Hello et désolé pour la réponse tardive, en tout cas merci pour vos recherches. Dr Chen c'est exactement ça, la petite assertion dite avec humour, mais qui transmet quand même de manière subtile le côté plaintif au passage! Peut-être qu'il faut enrober la chose du style "I can"t deny the painful side of things" sur un ton léger et ça devrait passer !


----------



## wildan1

In colloquial spoken AE, _It's kinda rough... _

(_kinda = kind of)_


----------



## evanola

Here are some common, lighthearted American English expressions to use when something is mildly annoying and painful:

It's no fun. 
_I admit, waking up at 5 AM is no fun._
(this sounds understated, but it's still a way to fish for sympathy ).

It's a drag.
_I admit, it's a drag to wake up at 5 AM._
(colloquial)

It's a bummer.
_Yeah, waking up at 5 is a real bummer._
(slang)

It gets old/ it gets old fast.
_You're right; waking up at 5 gets old._
(this is appropriate if the mildly painful thing happens repeatedly. It means something like "I wouldn't mind doing it once or twice, but when I have to do it over and over again it's mildly painful or annoying").

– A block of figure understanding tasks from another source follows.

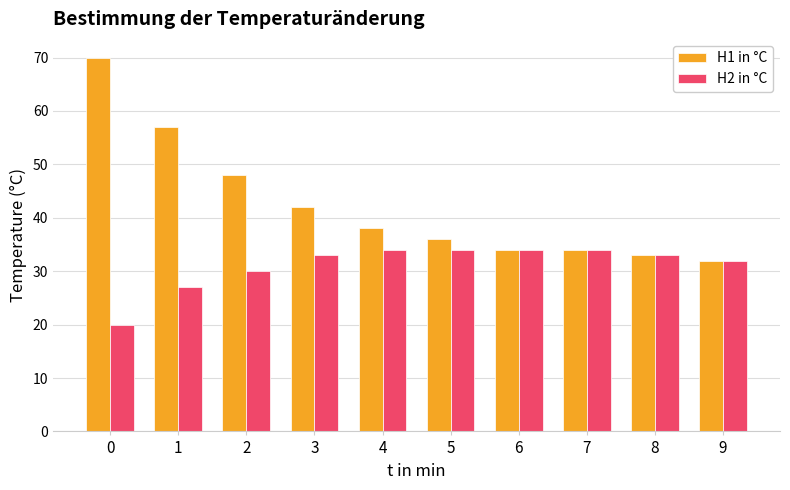

What are all the series names shown in the legend?

Η1 in °C, Η2 in °C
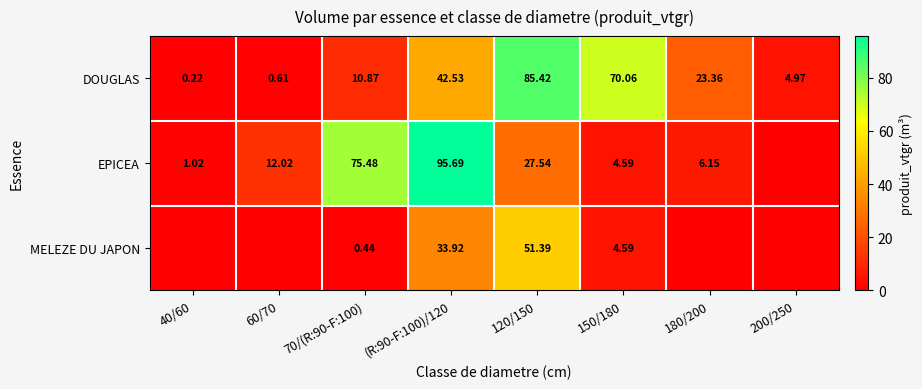

At (R:90-F:100)/120, list the series in order from smallest to largest.

MELEZE DU JAPON, DOUGLAS, EPICEA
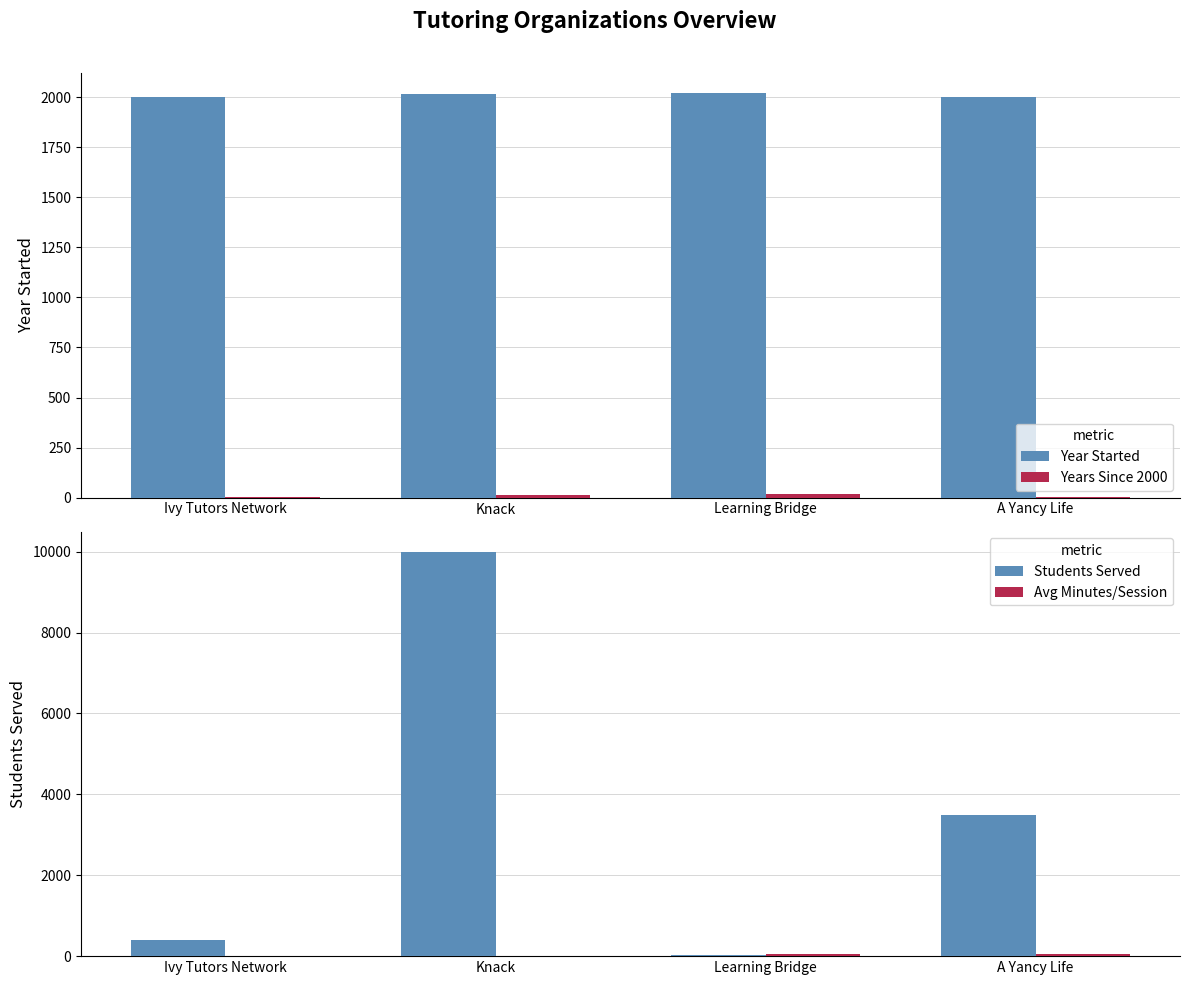

How many data points in Students Served are less than 3500?

2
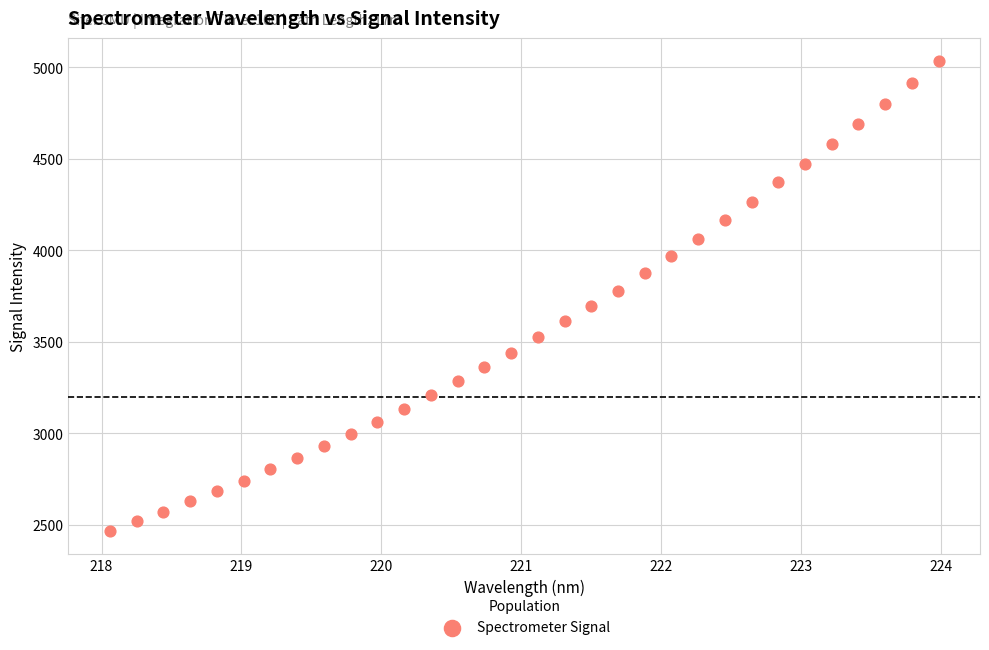

What is the range of Y values (max minus min)?

2563.5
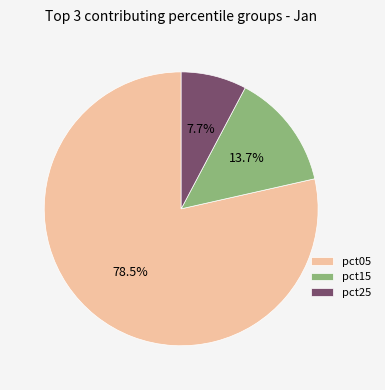

What is the ratio of the value at pct15 to the value at pct05?

0.2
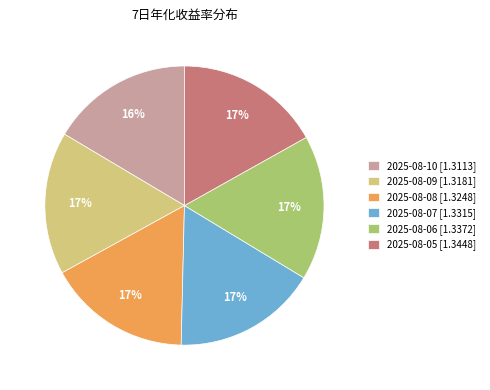

To the nearest percent, what is the combined percentage of 2025-08-08 [1.3248] and 2025-08-05 [1.3448]?

34%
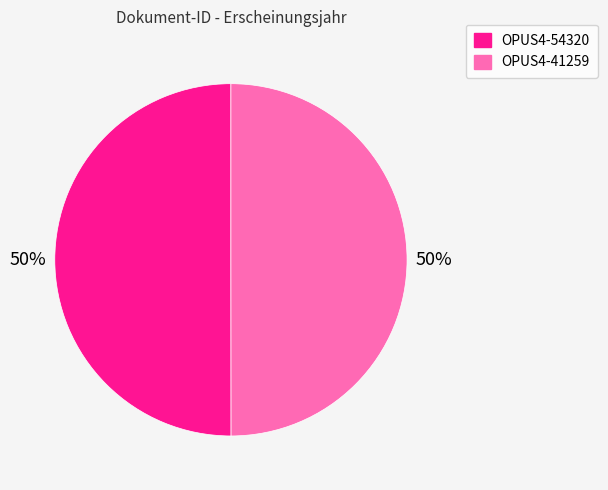

To the nearest percent, what is the combined percentage of OPUS4-54320 and OPUS4-41259?

100%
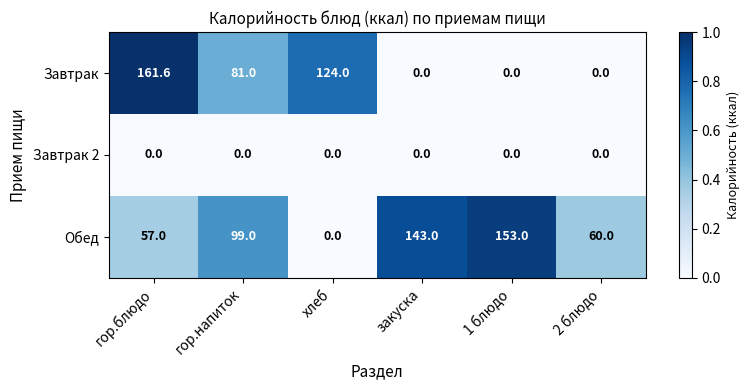

Reading right to left, transcribe all the data shown in this chart.

Завтрак: 2 блюдо=0.0	1 блюдо=0.0	закуска=0.0	хлеб=124.0	гор.напиток=81.0	гор.блюдо=161.6
Завтрак 2: 2 блюдо=0.0	1 блюдо=0.0	закуска=0.0	хлеб=0.0	гор.напиток=0.0	гор.блюдо=0.0
Обед: 2 блюдо=60.0	1 блюдо=153.0	закуска=143.0	хлеб=0.0	гор.напиток=99.0	гор.блюдо=57.0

I think "it's *a bit of* a pain" and "it's *kind of* rough" (#2 and #26) were good suggestions too. "Kind of" and "a bit" moderate the intensity of the statement. If you said "it's a pain," or "it's rough," your statement might sound less lighthearted.


----------



## wildan1

evanola said:


> "Kind of" and "a bit" moderate the intensity of the statement. If you said "it's a pain," or "it's rough," your statement might sound less lighthearted.


Yes, but the original sentence was _Ça pique un peu _-- hence _"Kinda rough"_


----------



## evanola

wildan1 said:


> Yes, but the original sentence was _Ça pique un peu _-- hence _"Kinda rough"_



Absolutely, Wildan1! I was agreeing with you 100%.

it’s kinda rough

it’s kind of rough


I tacked on an explanation about how and why words like “a bit” and “kind of” (or the slang equivalent “kinda”) can help keep the tone light in English. Sorry for the confusion!


I also like Topsie’s pick (#14):

It bugs me


----------